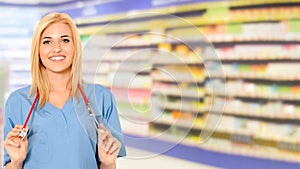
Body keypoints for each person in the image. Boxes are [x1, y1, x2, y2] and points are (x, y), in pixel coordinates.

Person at [3, 12, 126, 169]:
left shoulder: (101, 98)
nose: (57, 49)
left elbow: (108, 165)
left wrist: (108, 163)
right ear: (38, 51)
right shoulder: (17, 102)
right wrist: (16, 162)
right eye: (47, 42)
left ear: (75, 47)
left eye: (65, 40)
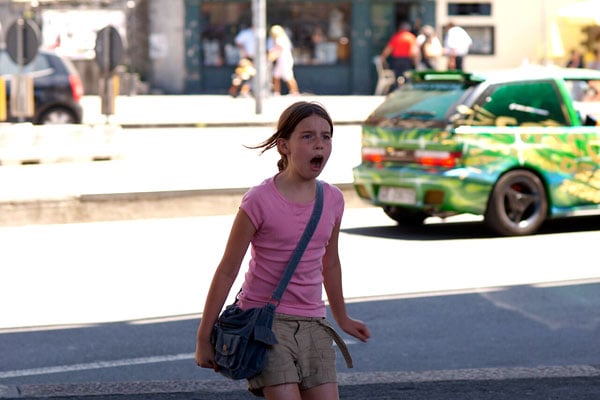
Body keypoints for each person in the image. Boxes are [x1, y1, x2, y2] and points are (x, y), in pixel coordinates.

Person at [195, 101, 371, 400]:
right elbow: (228, 269)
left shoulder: (333, 199)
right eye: (307, 136)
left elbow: (330, 263)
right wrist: (203, 336)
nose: (319, 144)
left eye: (326, 137)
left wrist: (342, 317)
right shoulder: (259, 200)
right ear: (283, 146)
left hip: (314, 324)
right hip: (265, 325)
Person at [268, 25, 300, 96]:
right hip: (280, 61)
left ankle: (295, 92)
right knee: (276, 76)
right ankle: (276, 92)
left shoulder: (281, 39)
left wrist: (272, 57)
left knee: (288, 76)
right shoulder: (277, 39)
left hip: (285, 60)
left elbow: (279, 50)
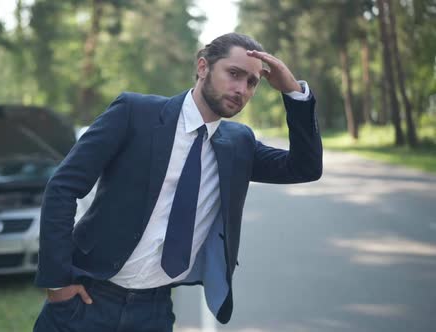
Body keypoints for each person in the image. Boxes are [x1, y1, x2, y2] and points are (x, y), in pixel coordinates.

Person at [32, 33, 322, 331]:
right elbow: (63, 186)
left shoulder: (239, 144)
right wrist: (58, 283)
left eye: (252, 83)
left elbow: (304, 168)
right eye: (233, 74)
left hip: (154, 310)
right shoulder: (135, 113)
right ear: (202, 67)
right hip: (87, 300)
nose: (241, 89)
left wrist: (293, 93)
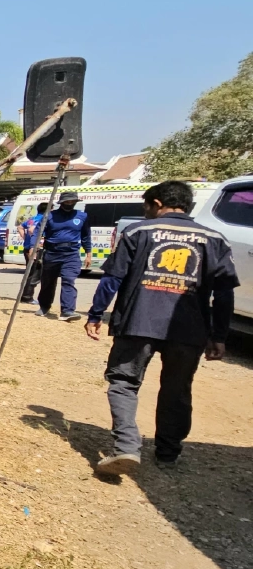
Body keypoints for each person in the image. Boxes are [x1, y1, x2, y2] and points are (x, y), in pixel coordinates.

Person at [84, 180, 239, 476]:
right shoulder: (214, 238)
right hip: (189, 329)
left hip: (137, 323)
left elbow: (111, 279)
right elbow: (224, 293)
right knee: (177, 388)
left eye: (145, 206)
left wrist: (95, 314)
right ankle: (168, 452)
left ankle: (127, 447)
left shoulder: (137, 232)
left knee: (123, 383)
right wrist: (218, 335)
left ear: (156, 204)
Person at [35, 191, 92, 321]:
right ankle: (44, 306)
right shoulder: (50, 216)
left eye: (72, 202)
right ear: (61, 203)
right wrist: (34, 247)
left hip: (71, 254)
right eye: (67, 202)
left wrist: (88, 254)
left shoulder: (82, 216)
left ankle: (67, 311)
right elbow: (38, 232)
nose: (70, 204)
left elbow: (86, 236)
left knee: (69, 280)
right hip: (52, 253)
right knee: (48, 282)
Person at [19, 203, 48, 304]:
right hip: (36, 249)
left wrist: (25, 238)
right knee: (35, 273)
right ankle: (27, 296)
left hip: (28, 248)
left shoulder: (32, 219)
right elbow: (32, 230)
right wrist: (35, 241)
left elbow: (20, 227)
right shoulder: (43, 219)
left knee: (30, 272)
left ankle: (25, 295)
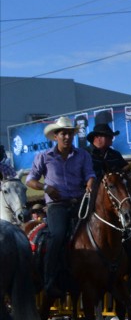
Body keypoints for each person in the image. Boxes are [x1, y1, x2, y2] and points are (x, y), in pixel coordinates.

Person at [26, 116, 96, 298]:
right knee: (57, 235)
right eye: (63, 133)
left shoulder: (83, 155)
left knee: (98, 231)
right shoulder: (44, 156)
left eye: (70, 133)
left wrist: (90, 183)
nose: (67, 137)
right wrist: (46, 187)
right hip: (57, 205)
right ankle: (49, 280)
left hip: (79, 202)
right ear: (55, 136)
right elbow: (30, 180)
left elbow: (90, 174)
# # # #
== Task statement ==
Set down again, word for word, every line from the one with "left shoulder: (101, 98)" to the one with "left hip: (28, 248)" in the entries above, and omit the pictures.

== Solution for this task ==
left shoulder: (101, 98)
nose: (57, 49)
left elbow: (108, 165)
left wrist: (108, 163)
right ear: (38, 51)
right shoulder: (17, 102)
right wrist: (16, 162)
right eye: (47, 42)
left ear: (75, 47)
left eye: (65, 40)
Body keypoints for each person in the image. Boxes are [x1, y1, x2, y2] and points are (x, y), in pixel coordinates.

Person at [195, 101, 371, 400]:
right elbow: (228, 269)
left shoulder: (333, 199)
right eye: (307, 136)
left elbow: (330, 263)
right wrist: (203, 336)
nose: (319, 144)
left eye: (326, 137)
left wrist: (342, 317)
right shoulder: (259, 200)
right ear: (283, 146)
left hip: (314, 324)
right hip: (265, 325)
Person at [268, 25, 300, 96]:
right hip: (280, 61)
left ankle: (295, 92)
right knee: (276, 76)
right ankle: (276, 92)
left shoulder: (281, 39)
left wrist: (272, 57)
left knee: (288, 76)
right shoulder: (277, 39)
left hip: (285, 60)
left elbow: (279, 50)
Body keypoints for each person in the image. Boxes are [x1, y1, x2, y2] and points are (x, y), in pixel coordinates.

Person at [32, 33, 322, 331]:
right elbow: (63, 186)
left shoulder: (239, 144)
right wrist: (58, 283)
left eye: (252, 83)
left elbow: (304, 168)
right eye: (233, 74)
left hip: (154, 310)
right shoulder: (135, 113)
right ear: (202, 67)
right hip: (87, 300)
nose: (241, 89)
left wrist: (293, 93)
Body keypoints for each person in the image. Boxes are [x1, y1, x2, y2] and points are (x, y), in pixel coordinates.

Person at [84, 180, 239, 476]:
right shoulder: (214, 238)
right hip: (189, 329)
left hip: (137, 323)
left elbow: (111, 279)
right elbow: (224, 293)
right knee: (177, 388)
left eye: (145, 206)
left wrist: (95, 314)
right ankle: (168, 452)
left ankle: (127, 447)
left shoulder: (137, 232)
left knee: (123, 383)
right wrist: (218, 335)
left ear: (156, 204)
Person at [35, 191, 92, 321]:
right ankle: (44, 306)
right shoulder: (50, 216)
left eye: (72, 202)
right ear: (61, 203)
right wrist: (34, 247)
left hip: (71, 254)
right eye: (67, 202)
left wrist: (88, 254)
left shoulder: (82, 216)
left ankle: (67, 311)
right elbow: (38, 232)
nose: (70, 204)
left elbow: (86, 236)
left knee: (69, 280)
right hip: (52, 253)
right knee: (48, 282)
Person at [19, 203, 48, 304]:
right hip: (36, 249)
left wrist: (25, 238)
right knee: (35, 273)
right ankle: (27, 296)
left hip: (28, 248)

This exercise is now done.